§ **Set of tasks**:
[1] In the project page on anti-entropy and containers, what structure is used to synchronize the blobs, and over what?
[2] Reproduce the passage of the project page on anti-entropy and containers that lies between "- Server command" and "(optional, bonus points)", inclusive.

§ **Text for analysis**:
========================================
-
Peter J. Keleher authoredPeter J. Keleher authored
- Anti-Entropy, and Containers
- Recent Changes:
- Overview
- Setup
- Anti-Entropy and Merkle Trees
- Merkle Workflow
- Your Tasks.
- Task 1: Meet the Merkles
- Summary of interface changes.
- Server command line args:
- Antientropy
- Task 2: Containerize using docker compose
- Task 3: Visualize w/ prometheus and docker (optional, bonus points)
- Notes
- Testing
- Notes
- Testing
- Grading
- Video walkthrough
- Submit
Anti-Entropy, and Containers
Due: Oct 29, 2023, 11:59:59 pm, v2
Recent Changes:
Overview
This project is a relatively straightforward one-way syncing of one server to another, but there are a few tricky aspects, and you will need to spend time getting better at gRPC, plus docker containerization. We are going to synchronize the blobs using Merkle trees over gRPC.
========================================
§ **Material supplied**:
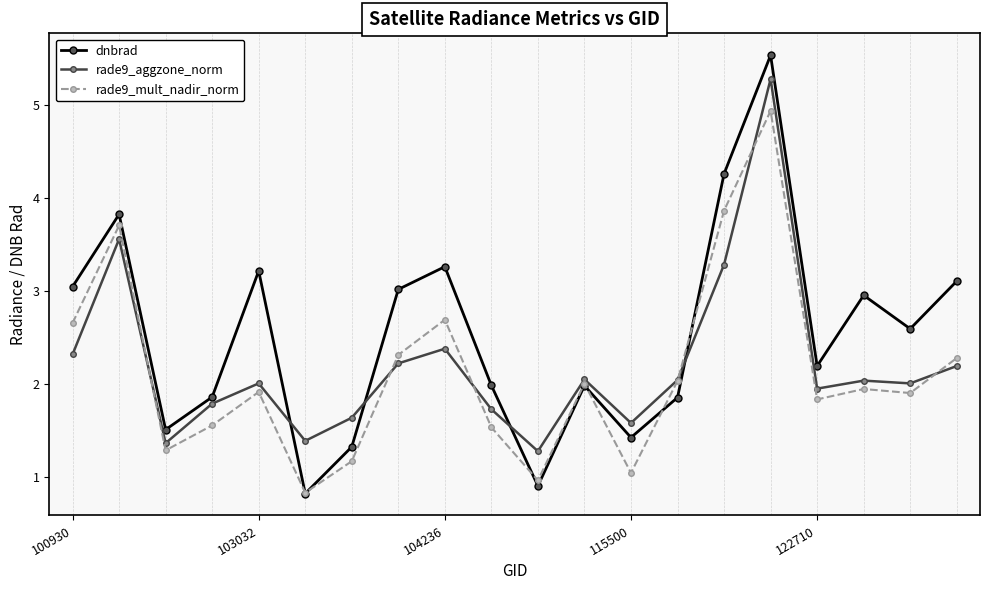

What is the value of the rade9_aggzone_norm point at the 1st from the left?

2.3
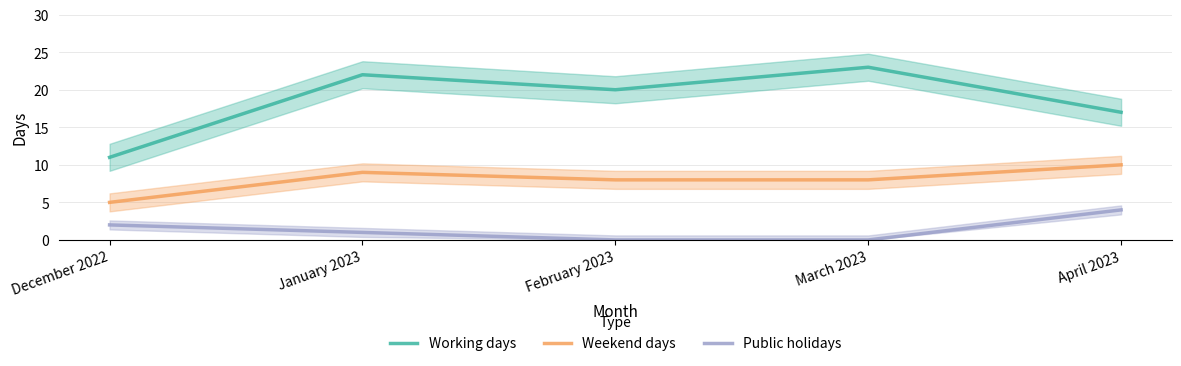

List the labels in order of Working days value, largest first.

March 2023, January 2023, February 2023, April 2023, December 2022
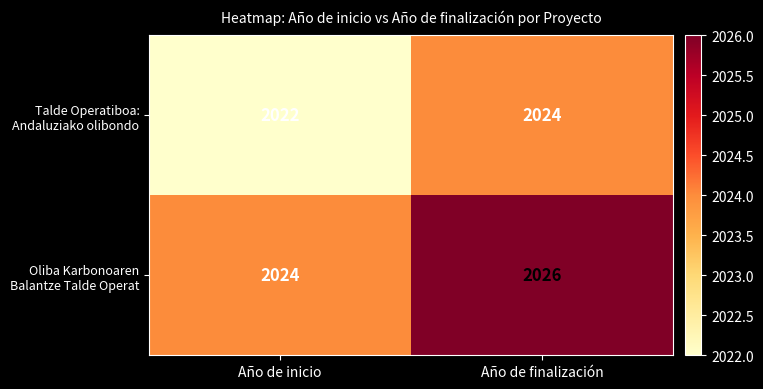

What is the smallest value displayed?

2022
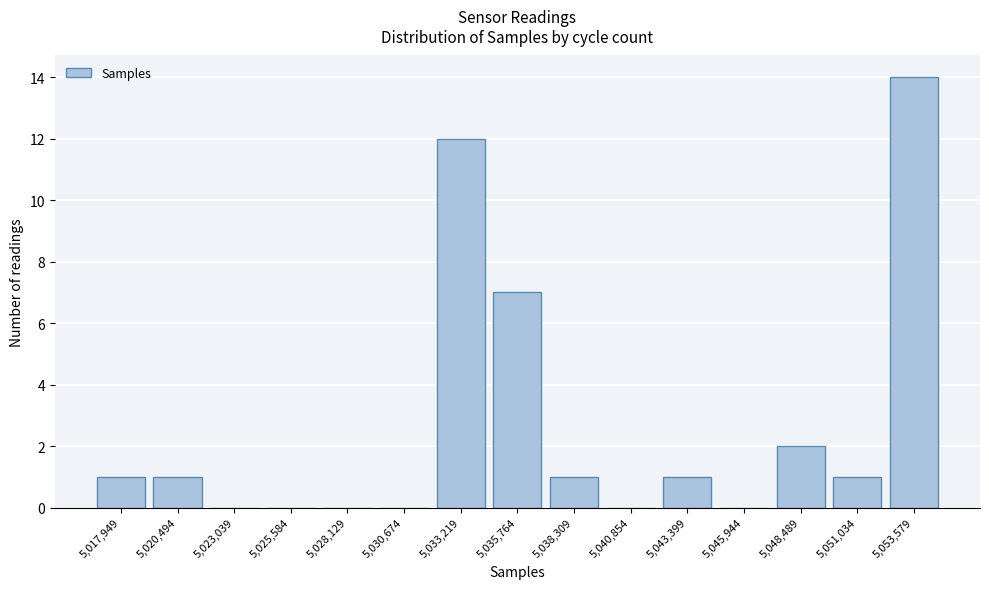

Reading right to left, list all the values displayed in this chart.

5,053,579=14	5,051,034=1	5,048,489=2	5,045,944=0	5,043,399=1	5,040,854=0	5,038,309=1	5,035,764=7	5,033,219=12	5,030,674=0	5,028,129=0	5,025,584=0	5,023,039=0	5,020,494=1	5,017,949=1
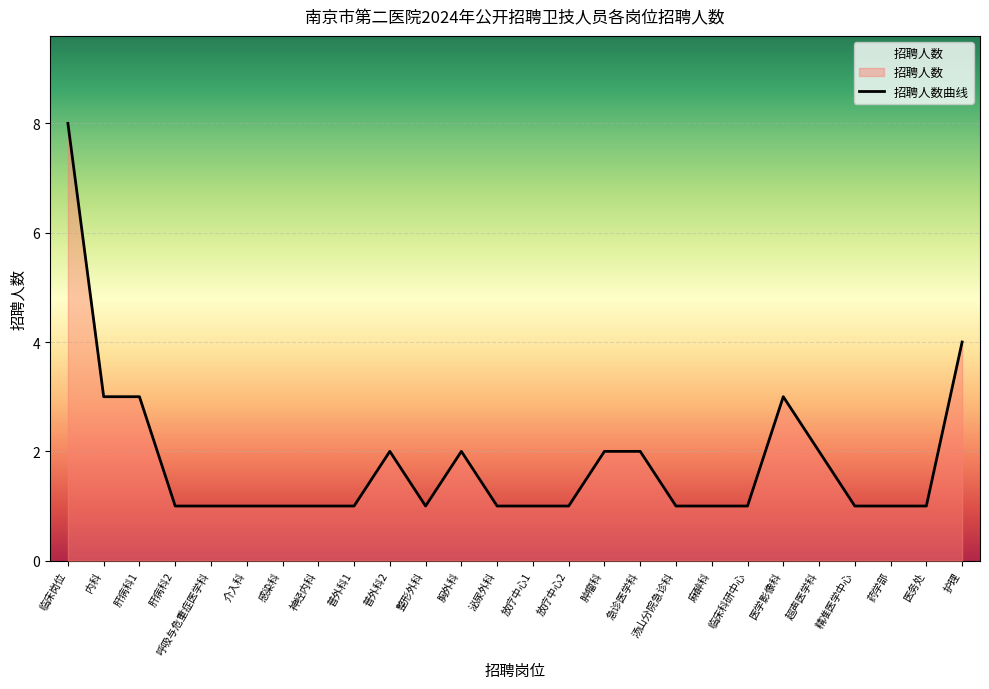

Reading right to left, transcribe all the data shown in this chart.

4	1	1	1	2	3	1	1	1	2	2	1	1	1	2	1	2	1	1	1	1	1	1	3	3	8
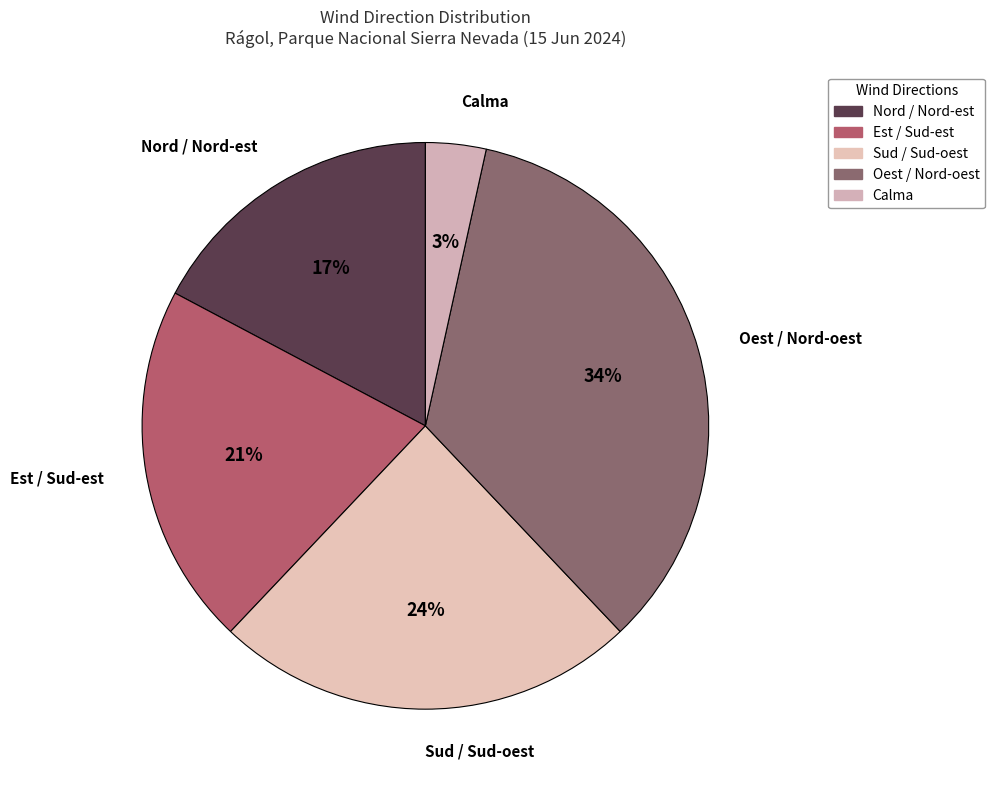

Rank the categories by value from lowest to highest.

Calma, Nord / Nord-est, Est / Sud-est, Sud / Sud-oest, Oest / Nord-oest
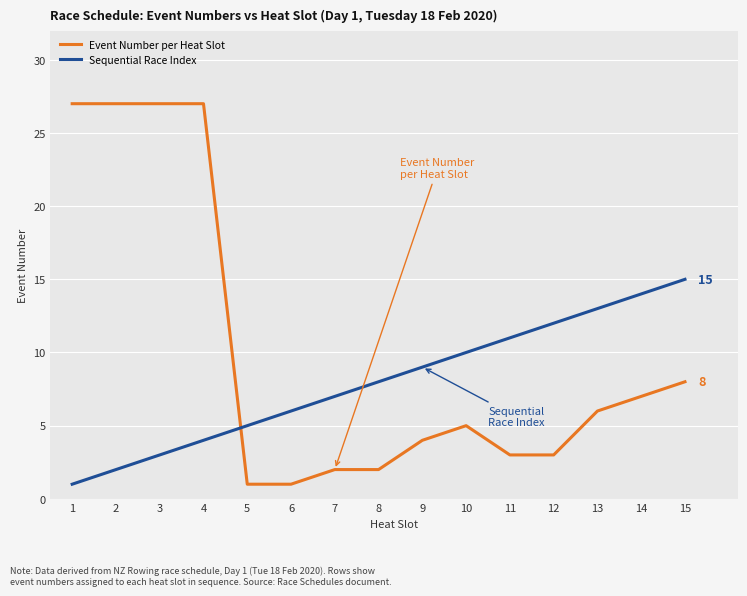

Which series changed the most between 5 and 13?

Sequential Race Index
========================================
§ **Written responses**:
[1] Merkle trees, over gRPC.

[2]
- Server command line args:
- Antientropy
- Task 2: Containerize using docker compose
- Task 3: Visualize w/ prometheus and docker (optional, bonus points)